As I look around my desk, I see a carpet stained by decades of use, but soon to be replaced by new carpet. I look at the freshly-painted walls and smile. The color pleases me. My office is my sanctuary where I can sit and fill in words to stories yet to come. It's been a year since we decided to improve our home. The changes are slow, but permanent for us.
While writing in this room, I am happy and my mind is not flooded with thoughts that have the potential to disturb my mental balance. The holidays are much more complicated now than when my children were young. When I was the boss. When I knew what to do. As we grow older, our roles change, and sometimes we do not know how to fit gracefully into those new roles. Worse yet, some of us don't even know the rules and what our new role is to be. I'm constantly amazed at the folks who seem to have the perfect families - the perfect meals - the perfect home. I'm doing something now that I caution my clients about - comparison shopping.

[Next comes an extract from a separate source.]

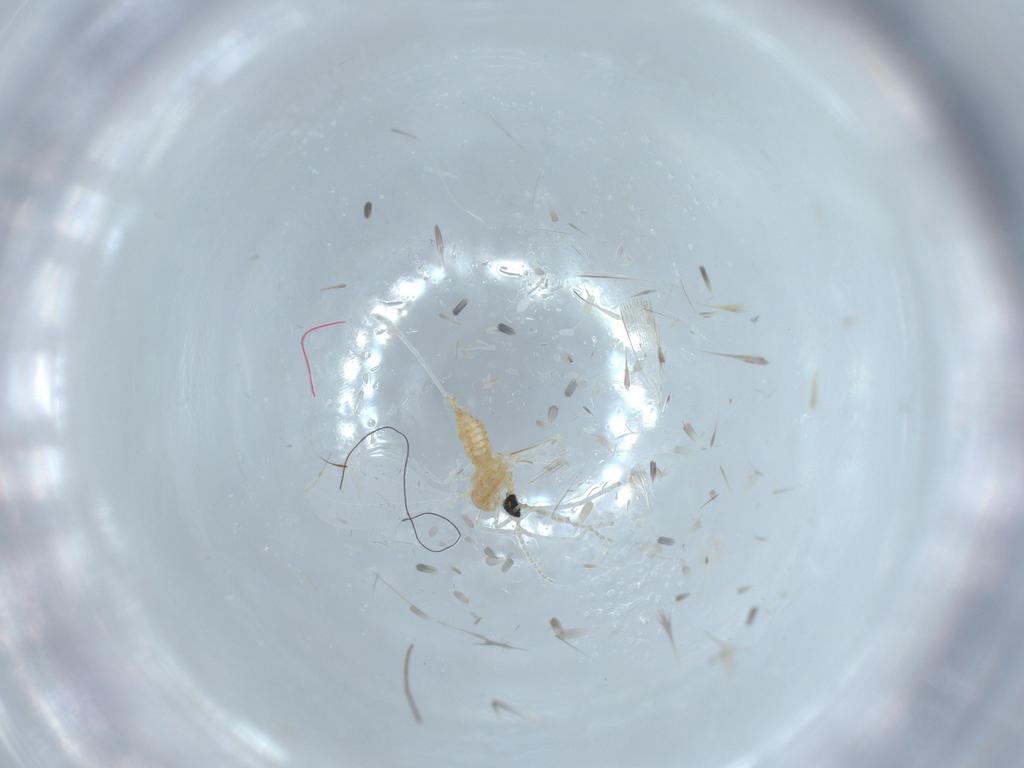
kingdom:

Newly divorced or separated folks have an unknown path to tread during the holidays. Will they be alone? What does it all mean? Is love around the corner? Will they have enough money to survive, much less splurge on gifts and holidays treats?

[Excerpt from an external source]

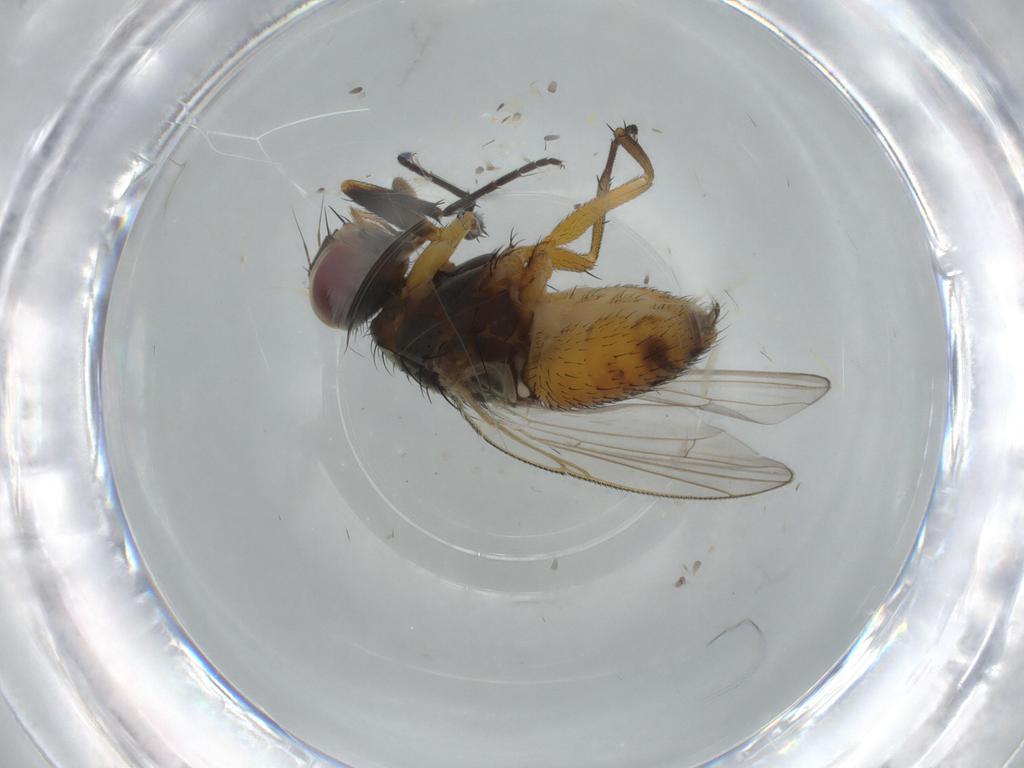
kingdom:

Ah, back to the office thoughts....This redirection is a strategy one can use when things become too difficult or too negative.
Changing the dynamics in my office was easy. I found a color of paint I liked and found someone to apply it to the walls,. Simple. Family change not so easy. First of all, we don't get to choose who will be in our family. We are not sure about their colors. Will they or will we like it once they join the family? Is this a permanent change? We are not in charge of that. We can decide to control our thoughts, however. We can adopt a positive attitude, even when we feel we are in a sea of negativity. We must grab on to those positive vibes throughout the journey. No, it is not easy. It is much easier to get caught up in the trivial, the mean-spirited comments on social media, or lack thereof, and the heightened anxiety of the season.
So, what is a person to do during the holiday season?
1. Remember everyone is doing their best, no matter what you think. It is their best at the time. Be patient with the world.
2. Hold on to loving thoughts. Chase away the negative! The positives should outweigh the negatives in your mind.
3. Exercise. Doing so helps clear the mind and balance the soul. Just walking around the block helps.
4. Watch out what you eat. During the holidays, we must be vigilant about our nutrition intake. Make wise choices. You don't have to deny yourself any pie, but one piece as opposed to the entire pie makes better sense.
5. If you are religious, go to church. Pray. Watch a YouTube video of someone's preaching you like. Learn, learn, learn.
6. Be sure to get plenty of sleep. Research shows that those who get less than seven hours of sleep end up having a more difficult time dealing with every facet of life.
7. Volunteer to do something nice for someone. Help out at a soup kitchen. Make a few homeless bags to give to those far less fortunate than you. Babysit for a neighbor. Take a friend to lunch. Be proactive.
7. Remember this life is temporary. It will be over before you know it. Why not enjoy the trip while you are here? Invite those who please you to join your table this holiday season. It might even be a good idea to invite those who do not please you. It might be that your dose of love and acceptance is exactly what they need.